Die Hauptangeklagten wurden wieder von der Justizwache vorgeführt
Die Hauptangeklagten wurden wieder von der Justizwache vorgeführt ©APA/GEORG HOCHMUTH
Am Wiener Landesgericht ist am Montag der Prozess um eine Lehrerin abgeschlossen worden, die von Juli 2024 bis Jänner 2025 von Burschen im Alter von 14 bis 17 Jahren erpresst, bestohlen und missbraucht worden sein soll. Am Ende wurde ihre Wohnung angezündet. Der von der Versicherung bezifferte Sachschaden: 78.000 Euro. Um 15.30 Uhr zog sich der Schöffensenat zur Beratung zurück. Mit den Urteilen für die sieben Angeklagten war deutlich nach 17.00 Uhr zu rechnen.

Die Staatsanwältin nutzte ihr Schlussplädoyer, um mit den Angeklagten abzurechnen. "Das, was hier passiert ist, ist schwerste Kriminalität." Für die Hauptangeklagten forderte sie "empfindliche Strafen". Sie betonte, die Beweise würden "völlig ausreichen, um einen Schuldspruch zu fällen. Hier hat ein Mensch im realen Leben massives Leid erfahren." Die Angeklagten hätten "keine Reue, keine Schuldeinsicht" und "eine Empathielosigkeit, die ihresgleichen sucht" gezeigt. Die Lehrerin habe im Ermittlungsverfahren sieben Mal zu verschiedenen Teiles des Anklagekomplexes "äußerst glaubwürdig" ausgesagt: "Sie hat widerspruchsfrei geschildert, dass sie Opfer verschiedenster Straftaten geworden ist."

"Staatsanwältin: Zwangslage schamlos ausgenutzt"

Die Anklägerin betonte, dass es in der Hauptverhandlung nicht um moralische Fragen gehe.

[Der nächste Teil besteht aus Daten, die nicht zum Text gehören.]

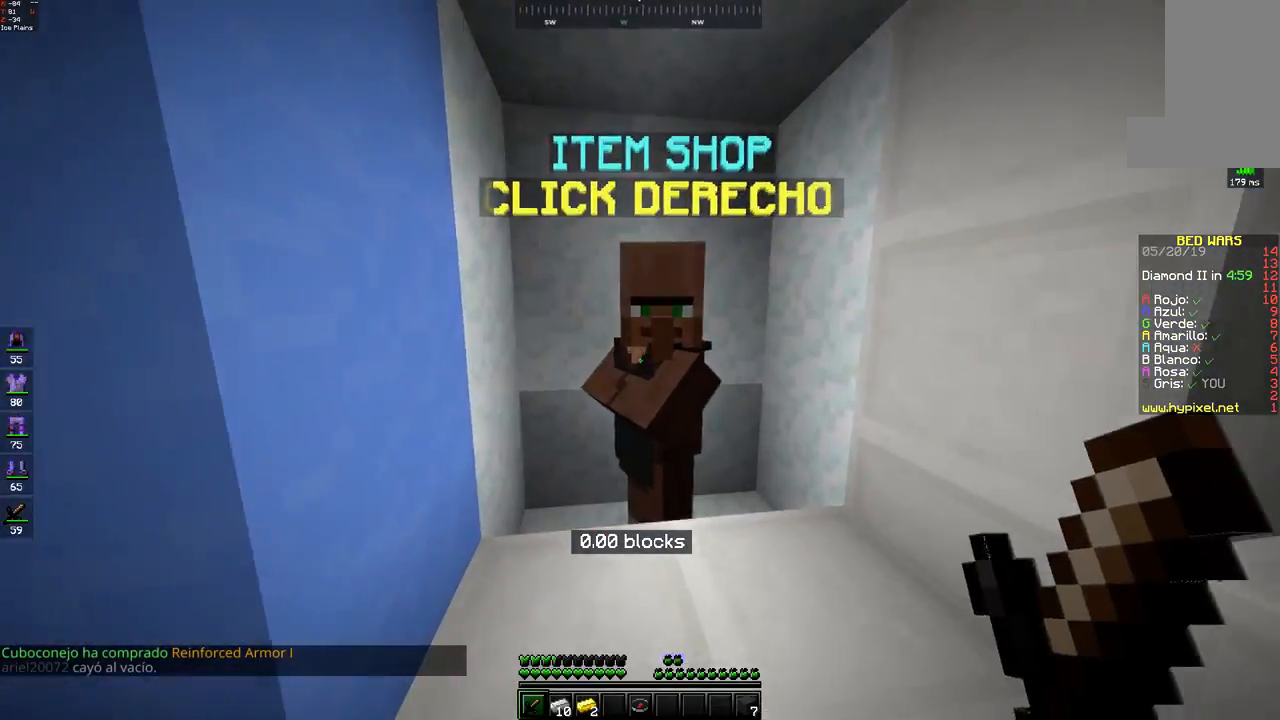
{"keys": [], "mouse": [], "events": []}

Die Frau habe "falsche Entscheidungen getroffen", die nicht immer "der gesellschaftliche Erwartungshaltung entsprochen" hätten: "Es geht aber keinesfalls darum, ein Moralurteil über die Lehrerin zu fällen". Die Angeklagten hätten "Psychoterror" betrieben und die Lehrerin in eine "Abwärtsspirale, aus der nicht nicht mehr rausgekommen ist" versetzt: "Sie hatte panische Angst, ihren Ruf zu verlieren, ihren Job, ihre Existenz." Die Angeklagten hätten "ihre Ausweglosigkeit erkannt und ihre Zwangslage schamlos ausgenutzt". Gegen sie sei eine "Drohkulisse" aufgebaut worden.

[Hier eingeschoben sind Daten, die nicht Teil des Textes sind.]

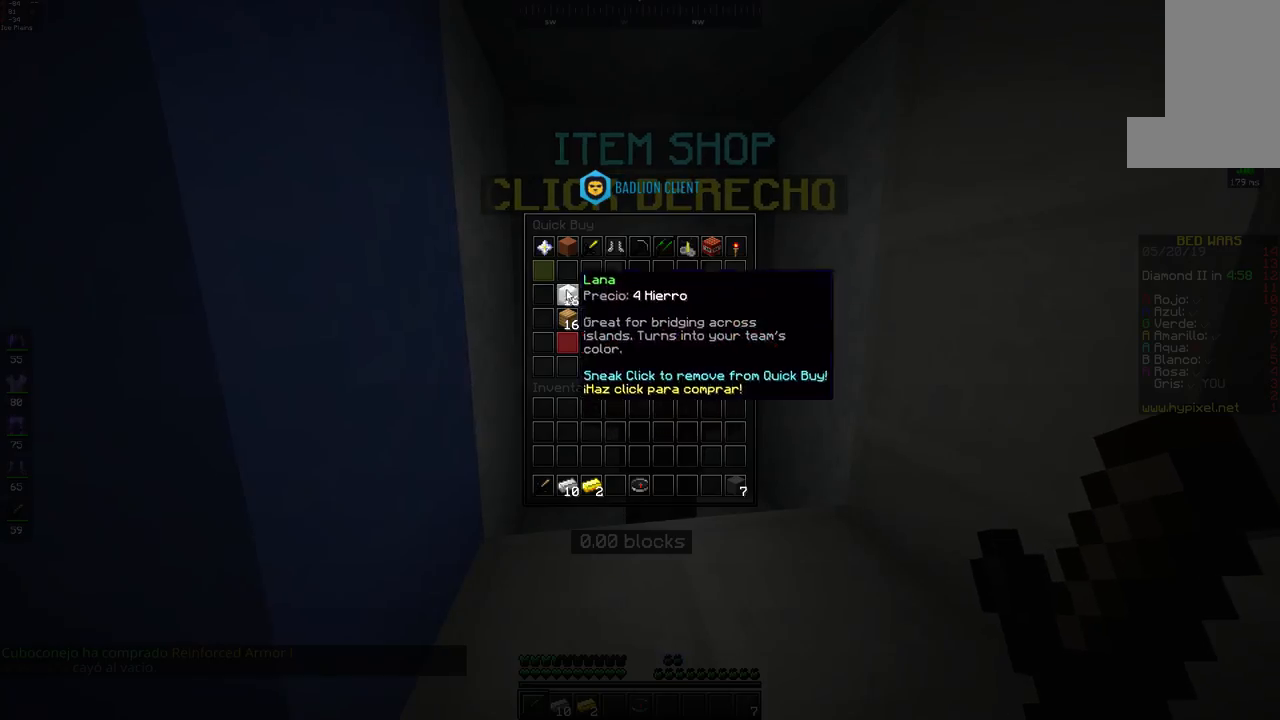
{"keys": [], "mouse": [], "events": []}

Das ließen die Verteidiger im Anschluss nicht gelten. "Es waren in der Schilderung des Opfers zu viele Widersprüche", meinte etwas David Jodlbauer, der einen von drei Hauptangeklagten - einen 15-jährigen Iraker - vertritt. Er appellierte ans Gericht, den Zweifelsgrundsatz zu beachten, der im Strafgesetzbuch verankert ist: "Halten Sie die Anklage für so wahrscheinlich, dass Sie mit einer Verurteilung vorgehen können?" Nur in diesem Fall dürfe es zu Schuldsprüchen kommen. Bei geringsten Zweifeln an ihrer Schuld seien die Angeklagten freizusprechen.

Am vierten Verhandlungstag waren einige von Amts wegen geladene und von der Verteidigung stellig gemachte Zeugen vernommen worden. Zunächst kamen die Eltern der Betroffenen zu Wort. Es sagte auch eine Zeugin aus, die an der Schule, an der die Lehrerin tätig war bzw. ist, als Direktionsassistentin beschäftigt ist.

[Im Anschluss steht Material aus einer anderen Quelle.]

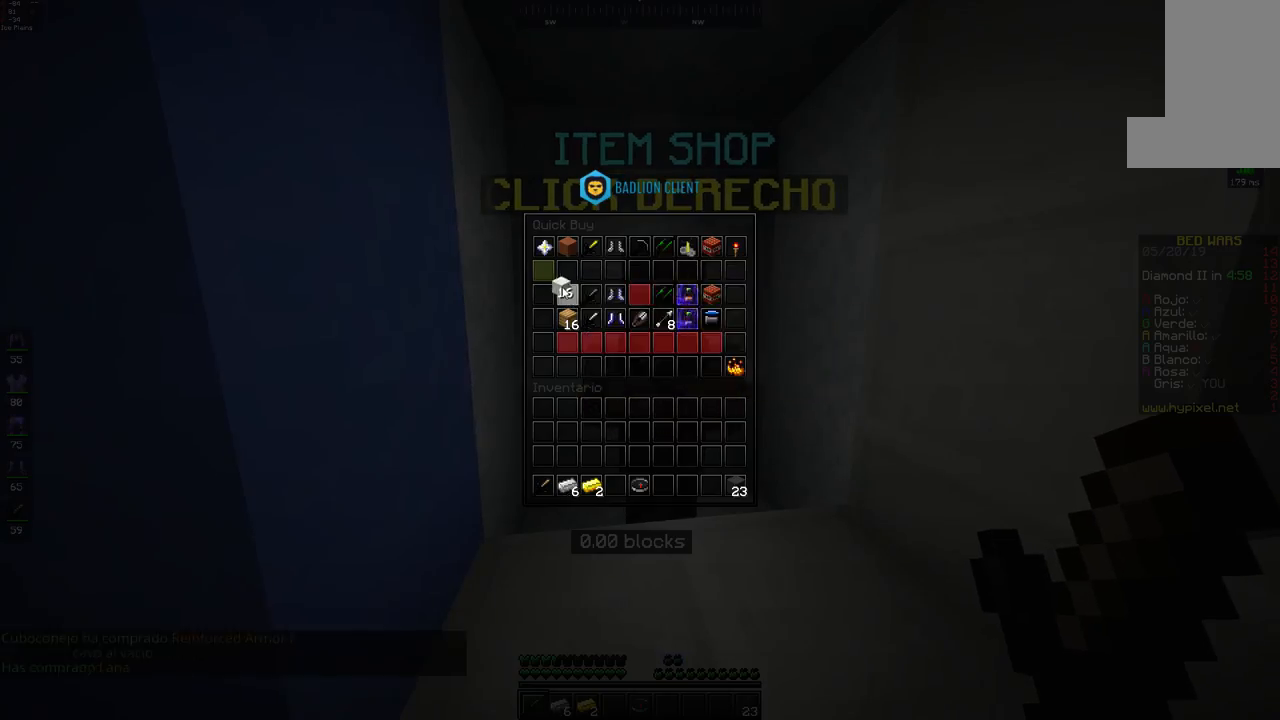
{"keys": ["w"], "mouse": [], "events": [[500, "w", "down"]]}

Vater: "Hab' sie noch nie so fertig gesehen"

"Ich hab' sie noch nie so fertig gesehen", hatte zunächst der Vater der Lehrerin dargelegt. Zunächst hätte sich seine Tochter ihrer jüngeren Schwester anvertraut, dann hätten auch die Eltern erfahren, "was ihr passiert ist. Dass sie von einer Bande Jugendlicher erpresst, beraubt, vergewaltigt wurde. Drogen, Gewalt, Demütigung". Man habe ihr auch Geld gestohlen, einmal eine Spardose mit 800 Euro, dann für einen Urlaub angesparte Banknoten aus einer Handtasche, gab der Vater der Frau zu Protokoll.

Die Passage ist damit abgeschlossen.